Transcribe exactly everything in the data below from the line containing "C) Converting dates to a consistent format" down to the line containing "- Select a dataset", both lines included and nothing further.

Dataset entries
☆ ☆ ☆ ☆ ☆

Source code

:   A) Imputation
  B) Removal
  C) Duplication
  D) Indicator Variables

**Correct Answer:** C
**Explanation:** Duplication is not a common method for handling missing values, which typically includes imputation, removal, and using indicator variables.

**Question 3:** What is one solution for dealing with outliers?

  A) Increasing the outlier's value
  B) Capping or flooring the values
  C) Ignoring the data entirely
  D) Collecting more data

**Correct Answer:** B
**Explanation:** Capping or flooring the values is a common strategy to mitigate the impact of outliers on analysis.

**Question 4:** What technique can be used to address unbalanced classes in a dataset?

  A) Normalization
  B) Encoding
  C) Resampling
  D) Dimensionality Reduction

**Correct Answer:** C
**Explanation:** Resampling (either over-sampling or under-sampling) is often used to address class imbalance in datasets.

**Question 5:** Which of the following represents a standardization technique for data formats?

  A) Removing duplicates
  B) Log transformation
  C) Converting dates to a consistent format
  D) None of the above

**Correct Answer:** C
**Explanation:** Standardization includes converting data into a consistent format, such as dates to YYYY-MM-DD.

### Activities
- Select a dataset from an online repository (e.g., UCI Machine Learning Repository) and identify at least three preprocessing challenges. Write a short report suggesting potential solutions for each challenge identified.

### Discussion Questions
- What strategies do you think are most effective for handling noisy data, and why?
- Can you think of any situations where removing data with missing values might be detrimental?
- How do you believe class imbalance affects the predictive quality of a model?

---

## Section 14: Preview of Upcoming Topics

☆ ☆ ☆ ☆ ☆

Result below
  C) Converting dates to a consistent format
  D) None of the above

**Correct Answer:** C
**Explanation:** Standardization includes converting data into a consistent format, such as dates to YYYY-MM-DD.

### Activities
- Select a dataset from an online repository (e.g., UCI Machine Learning Repository) and identify at least three preprocessing challenges. Write a short report suggesting potential solutions for each challenge identified.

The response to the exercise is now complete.